Washington – Tuberculosis joined HIV as a leading cause of death worldwide, according to a report from the World Health Organization (WHO). Nevertheless, the disease’s mortality has dropped to half since 1990.

The report, released on Wednesday, states that 1.5 million people died from tuberculosis last year, saying that most of those deaths could have been prevented. In 2014, tuberculosis was responsible for the deaths of 890,000 men, 480,000 women and 140,000 children.

According to the WHO, tuberculosis has joined HIV as leading causes of death in the world.
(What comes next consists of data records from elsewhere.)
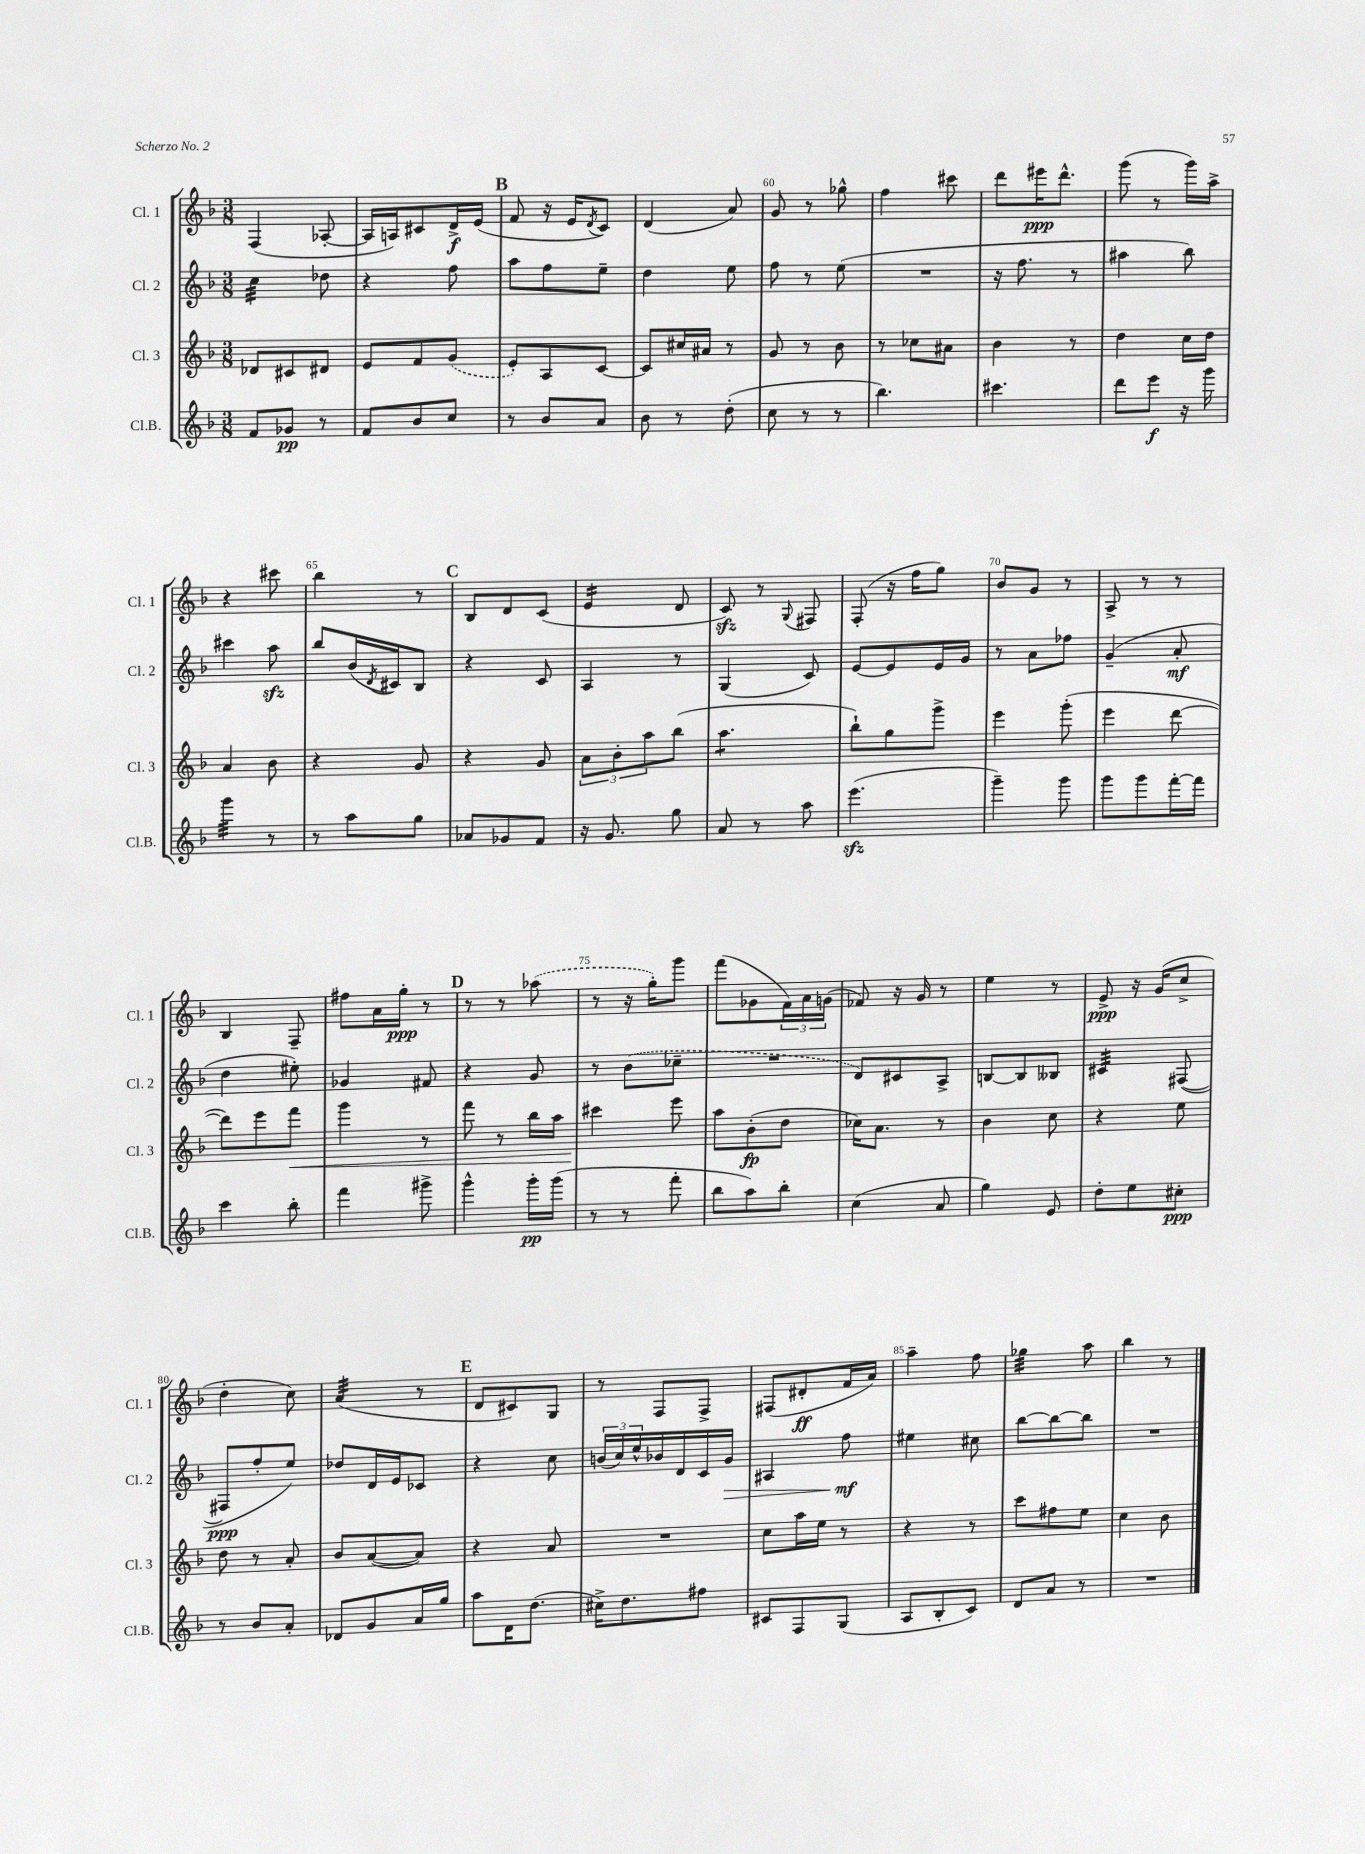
<<
\new StaffGroup <<
\new Staff = "s0" \with { instrumentName = "Cl. 1" shortInstrumentName = "Cl. 1" } {
    \clef treble \key f \major \numericTimeSignature \time 3/8
    f4( aes8~-. |
    aes16 a16) cis'8 d'16->\f e'16( |
    \mark \markup { \bold "B" } f'8 r16 e'16 \acciaccatura { d'8 } c'8) |
    d'4( a'8) |
    g'8 r8 ges''8-^ |
    f''4 cis'''8 |
    d'''8 eis'''16\ppp d'''8.-^ |
    g'''8( r8 g'''16) a''16-> |
    r4 cis'''8 |
    bes''4 r8 |
    \mark \markup { \bold "C" } bes8 d'8 c'8( |
    e'4:16 d'8 |
    c'8\sfz) r8 \appoggiatura { g8 } fis8 |
    f8-.( r16 f''16 g''8) |
    bes'8 g'8 r8 |
    a8-> r8 r8 |
    bes4 f8-- |
    fis''8 a'16 g''16-.\ppp r8 |
    \mark \markup { \bold "D" } r8 r8 \once \slurDashed aes''8( |
    r8 r16 g''16-.) g'''8 |
    f'''8( ges'8 \tuplet 3/2 { f'16) a'16 g'16( } |
    fes'8) r16 g'16 r8 |
    e''4 r8 |
    e'8->\ppp r16 g'16( c''8-> |
    d''4-. c''8) |
    a'4:32( r8 |
    \mark \markup { \bold "E" } d'8 cis'8) g8 |
    r8 f8 f8-> |
    fis8( dis'8-.\ff f'16 a'16) |
    a''4-- f''8 |
    ges''4:32 a''8 |
    bes''4 r8 \bar "|." |
}
\new Staff = "s1" \with { instrumentName = "Cl. 2" shortInstrumentName = "Cl. 2" } {
    \clef treble \key f \major \numericTimeSignature \time 3/8
    c''4:32 des''8 |
    r4 f''8 |
    \mark \markup { \bold "B" } a''8 f''8 e''8-- |
    d''4 e''8 |
    f''8 r8 e''8( |
    R4. |
    r16 f''8. r8 |
    ais''4 bes''8) |
    cis'''4 a''8\sfz |
    bes''8 bes'16( \acciaccatura { d'8 } cis'16) bes8 |
    \mark \markup { \bold "C" } r4 c'8 |
    a4 r8 |
    g4( c'8) |
    e'8~ e'8 e'16 g'16 |
    r8 a'8 fes''8 |
    g'4--( a'8-.\mf |
    d''4 eis''8-.) |
    ges'4 fis'8 |
    \mark \markup { \bold "D" } r4 g'8 |
    r8 \once \slurDashed bes'8( ces''8-- |
    R4. |
    d'8) cis'8 a8-> |
    b8~ b8 beses8 |
    cis'4:32 fis8~( |
    fis8\ppp f''8-. e''8) |
    des''8 d'16 e'16 ces'8 |
    \mark \markup { \bold "E" } r4 c''8 |
    \tuplet 3/2 { b'16( c''16) e''16-^ } bes'16 d'16 c'16 g'16\> |
    ais4 f''8\mf\! |
    eis''4 cis''8 |
    bes''8~ bes''8~ bes''8 |
    R4. \bar "|." |
}
\new Staff = "s2" \with { instrumentName = "Cl. 3" shortInstrumentName = "Cl. 3" } {
    \clef treble \key f \major \numericTimeSignature \time 3/8
    des'8 cis'8 dis'8 |
    e'8 f'8 \once \slurDashed g'8( |
    \mark \markup { \bold "B" } e'8-.) a8 c'8~ |
    c'8 cis''16 ais'16 r8 |
    g'8 r8 bes'8 |
    r8 ces''8 ais'8 |
    bes'4 r8 |
    d''4 c''16 d''16 |
    a'4 bes'8 |
    r4 g'8 |
    \mark \markup { \bold "C" } r4 g'8 |
    \tuplet 3/2 { a'8 bes'8-. a''8 } bes''8( |
    a''4.:8 |
    bes''8-!) g''8 g'''8-> |
    e'''4 g'''8-.( |
    e'''4 d'''8~ |
    d'''8) e'''8 f'''8\< |
    g'''4 r8 |
    \mark \markup { \bold "D" } f'''8 r8 bes''16 a''16 |
    cis'''4\! e'''8 |
    a''8 bes'8-.\fp( d''8 |
    ces''16) a'8. r8 |
    bes'4 c''8 |
    r4 e''8 |
    d''8 r8 a'8-. |
    bes'8 a'8~( a'8) |
    \mark \markup { \bold "E" } r4 a'8 |
    R4. |
    c''8 a''16 e''16 r8 |
    r4 r8 |
    c'''8 fis''8 e''8 |
    c''4 bes'8 \bar "|." |
}
\new Staff = "s3" \with { instrumentName = "Cl.B." shortInstrumentName = "Cl.B." } {
    \clef treble \key f \major \numericTimeSignature \time 3/8
    f'8 ges'8\pp r8 |
    f'8 bes'8 c''8 |
    \mark \markup { \bold "B" } r8 bes'8 a'8 |
    bes'8 r8 d''8-.( |
    c''8 r8 r8 |
    bes''4.) |
    cis'''4. |
    d'''8 e'''8\f r16 g'''16 |
    g'''4:32 r8 |
    r8 a''8 g''8 |
    \mark \markup { \bold "C" } aes'8 ges'8 f'8 |
    r16 g'8. g''8 |
    a'8 r8 a''8 |
    e'''4.\sfz( |
    g'''4--) g'''8 |
    g'''8 g'''8 f'''16~-. f'''16 |
    c'''4 bes''8-. |
    f'''4 gis'''8-> |
    \mark \markup { \bold "D" } g'''4-^ g'''16-.\pp g'''16( |
    r8 r8 f'''8-. |
    bes''8 a''8) bes''8-. |
    c''4( a'8 |
    g''4) e'8 |
    d''8-. e''8 cis''8-.\ppp |
    r8 bes'8 a'8-. |
    des'8 g'8 a'16 g''16 |
    \mark \markup { \bold "E" } a''8 d'16 d''8.( |
    cis''16->) d''8. fis''8 |
    cis'8 f8 g8( |
    a8 bes8-. c'8) |
    d'8 a'8 r8 |
    R4. \bar "|." |
}
>>
>>
\layout { \context { \Score currentBarNumber = #56 \override BarNumber.break-visibility = ##(#f #t #t) barNumberVisibility = #(every-nth-bar-number-visible 5) } }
Credit: Wikipedia

On the other hand, HIV killed nearly 1.2 million people, including 400,000 people that had HIV but died from tuberculosis, last year.

“Investments in TB are a fraction of the amount that is invested in HIV,” said Mario Raviglione, director of the WHO’s global TB program, according to The Wall Street Journal. “That shows a lack of consideration for what this disease is, how many people it kills and the fact that it is curable.”

There is an urgent need to improve the timing of detection and treatment of tuberculosis, as to develop new vaccines and drugs to fight the disease. Since 2000, there has been an improvement, after the establishment of the Millennium Development Goals (MDGs).

The three countries with most cases are India, China, and Russia.The report says that 37.5 percent of tuberculosis cases went underdiagnosed or weren’t reported to authorities.

Also, people suffering from multidrug-resistant tuberculosis (MDR-TB), a public health issue worldwide that threatens progress made in the fight against the disease, were underdiagnosed as well, with 123,000 cases reported of the total 480,000 estimated of 2014.

Proper diagnosis and its following treatment are crucial for saving lives, as it has saved 43 million people between 2000 and 2015. These advances are giving hope to doctors, but in order to end the global epidemic there is a need for investing in research and to improve current services.

The MDG proposed to reduce the tuberculosis incidence by 2015, reaching the goal globally, and in 16 of the 22 high-burden countries that gather the 80% of the cases. Around the globe, tuberculosis incidence dropped 1.5 percent per year since 2000, meaning a total reduction of 18 percent by now.

It’s time to balance priorities

Even though some progress has been made, experts from the WHO claim that they are far from being enough. The fact that 4,400 people die every day from tuberculosis is unacceptable living in a moment when you can cure almost everyone suffering from the disease, WHO doctors argue.

According to The Wall Street Journal, $21.7 billion were invested globally in 2014 investigating HIV/AIDS by countries with epidemics of the disease. On the other hand, the budget for tuberculosis was from $6.6 billion in 2014.

“More people are dying from TB than HIV any way you count it. The reason is because of the difference in investment. TB has continued to kill people, but we have not responded to it with resources,” concluded Eric Goosby, a U.N. special envoy on tuberculosis, according to The Wall Street Journal.